### Problem description
Copy every line of the items below word for word, leaving out the pictures.
--- Begin Data excerpts ---
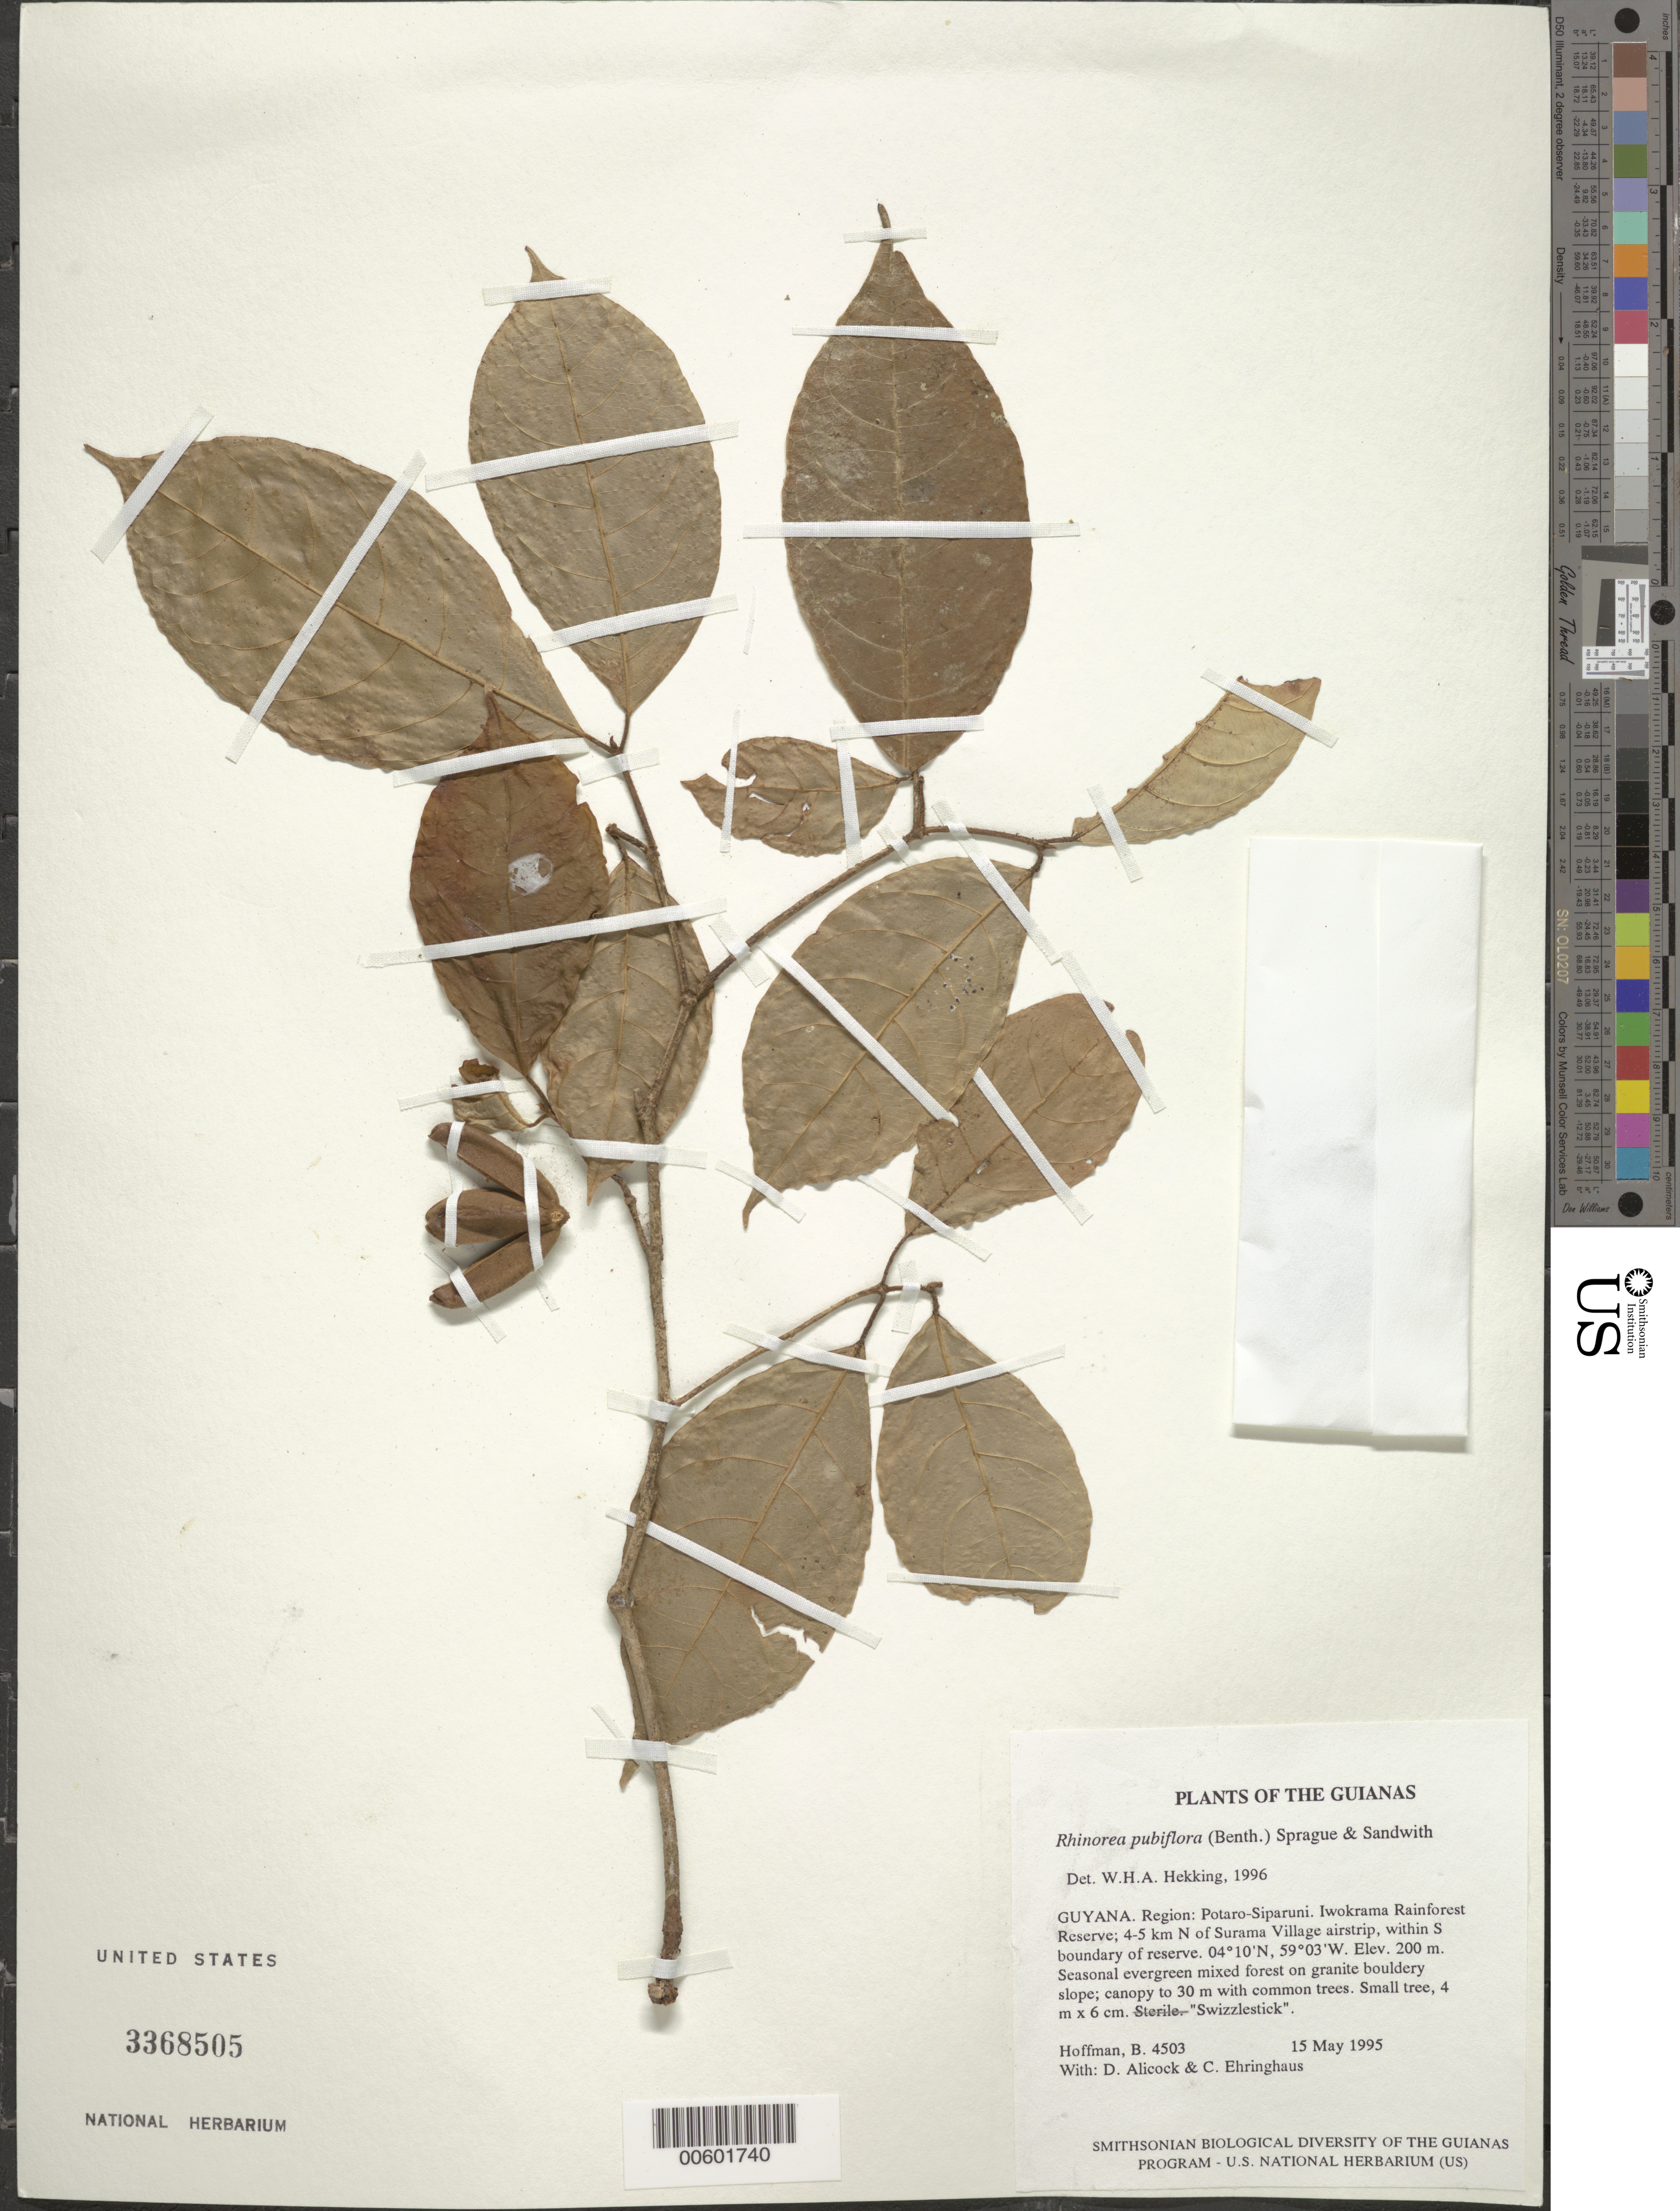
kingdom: Plantae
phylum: Tracheophyta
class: Magnoliopsida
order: Malpighiales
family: Violaceae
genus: Rinorea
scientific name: Rinorea pubiflora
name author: (Benth.) Sprague & Sandwith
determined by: Hekking, W. H. A.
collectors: B. Hoffman, D. Allicock & C. Ehringhaus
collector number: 4503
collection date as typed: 15 May 1995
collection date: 1995-05-15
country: Guyana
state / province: Potaro-Siparuni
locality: Iwokrama Rainforest Reserve; 4-5 km N of Surama village airstrip, within S boundary of reserve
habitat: Seasonal evergreen mixed forest on granite bouldery slope; canopy to 30 m with common trees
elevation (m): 200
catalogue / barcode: US 3368505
--- End Data excerpts ---
### Task answer
kingdom: Plantae
phylum: Tracheophyta
class: Magnoliopsida
order: Malpighiales
family: Violaceae
genus: Rinorea
scientific name: Rinorea pubiflora
name author: (Benth.) Sprague & Sandwith
determined by: Hekking, W. H. A.
collectors: B. Hoffman, D. Allicock & C. Ehringhaus
collector number: 4503
collection date as typed: 15 May 1995
collection date: 1995-05-15
country: Guyana
state / province: Potaro-Siparuni
locality: Iwokrama Rainforest Reserve; 4-5 km N of Surama village airstrip, within S boundary of reserve
habitat: Seasonal evergreen mixed forest on granite bouldery slope; canopy to 30 m with common trees
elevation (m): 200
catalogue / barcode: US 3368505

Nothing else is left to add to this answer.